Хрустнул рёбрами Ваня, тяжко всхлипнул, потемневший мир взглядом обводит, только и успел шепнуть в темноту:

— Мама! — и повалился назад, стул выпустил, цапнул ногтями по брёвнам, ухватил что-то. Посмотрел в ладонь — себе не верит.

Кончилась метель, ясная зимняя ночь, и снег захрустел по редким дорожкам. Блестит луна в звездах, сверкает по снежной крыше, бьётся в окно, изводит тихо солнечный свет, отбеливает его в своё мёртвое серебро на радость заплутавшему путнику.

Держит Ваня в руке лист календаря и вслух читает:

— Двадцать четвёртое ноября тысяча девятьсот семьдесят пятого года, — проговорил тихо Ваня и осмотрел комнату.
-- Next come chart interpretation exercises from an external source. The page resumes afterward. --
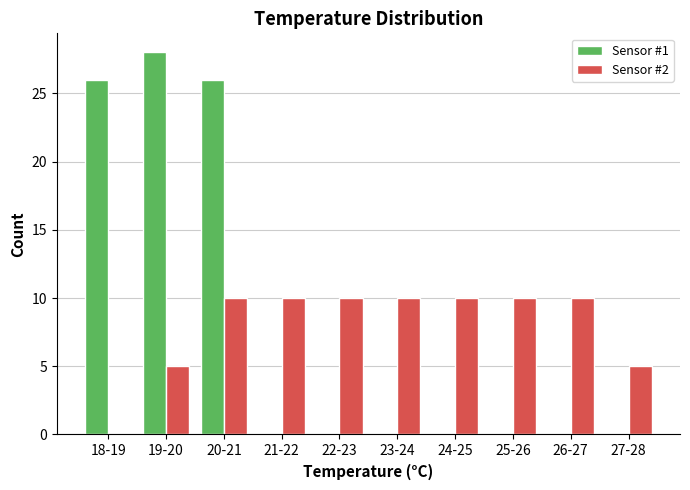

Reading right to left, list all the values displayed in this chart.

Sensor #1: 27-28=0	26-27=0	25-26=0	24-25=0	23-24=0	22-23=0	21-22=0	20-21=26	19-20=28	18-19=26
Sensor #2: 27-28=5	26-27=10	25-26=10	24-25=10	23-24=10	22-23=10	21-22=10	20-21=10	19-20=5	18-19=0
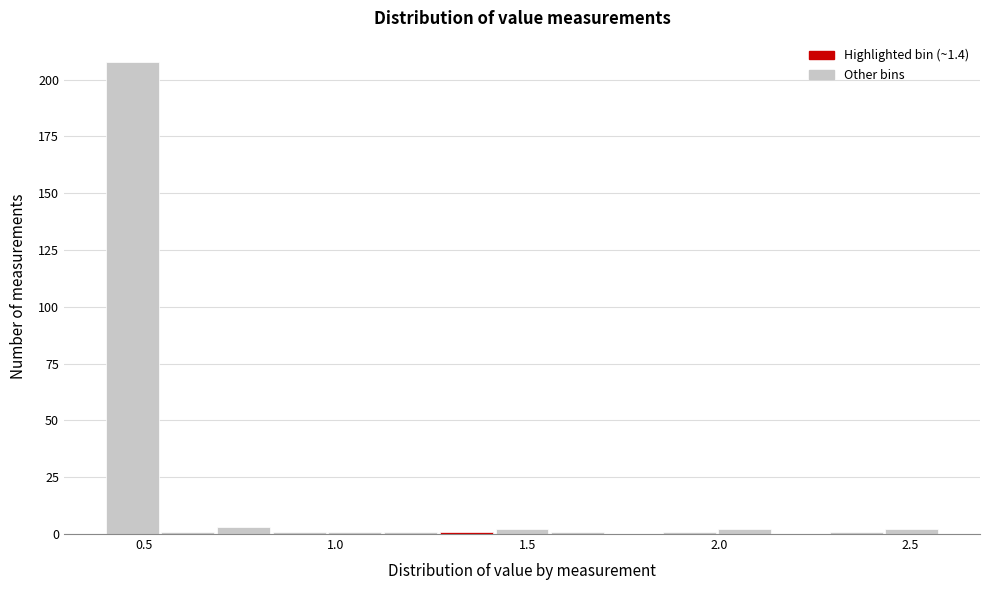

Around what value on the x-axis is the tallest bar? Give the approximate position of its centre, as read against the axis.

0.45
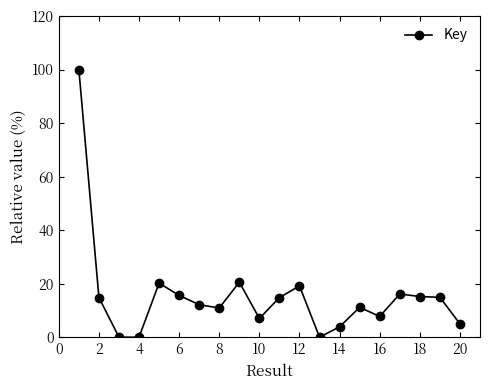

True or false: there are more than 0 points higher than both neighbors.

True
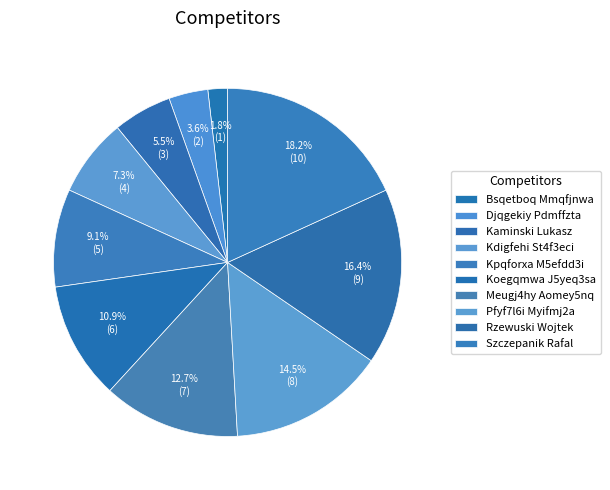

To the nearest percent, what is the difference between the largest and smallest slice percentages?

16%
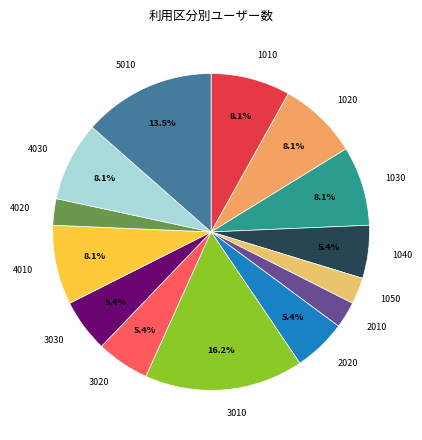

To the nearest percent, what percentage of the pie is 4020?

3%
Тихо сопела на печи Анька, прижав ко груди укутанную раненую Машку. По комнате были разбросаны стулья и прочая утварь. Ваня тут же подскочил, кинулся убираться, пока не пришла мать, но не успел. Мать зашла в хату, осмотрелась вокруг:

— Ну, чертята, чего творят без меня! Вы так хату спалите, пока я на смене с мастерами гавкаюсь. Что устроили, а, бесстыдники?

— В палтизанов иглали, мамочка, — потянулась к матери сонная Анька. Та подхватила её на руки, тёплую крохотку, со всей любовью прижала к себе, как прижимала спящая Анька свою куклу.

— В палтизанов, — тихо сказала мать, укачивая дочурку. — Война-то уж тридцать лет назад кончилась, а вы всё в палтизанов играете. Спать ложитесь, поздно уже, палтизаны вы мои.

И Ваня подошёл тихо к матери, обнял вместе с сестрою, посмотрел в ночное затишье, но увидел в оконце, только как огонёк в печке играет. И подумал про себя горестно: «Как завтра прописи сдавать буду?»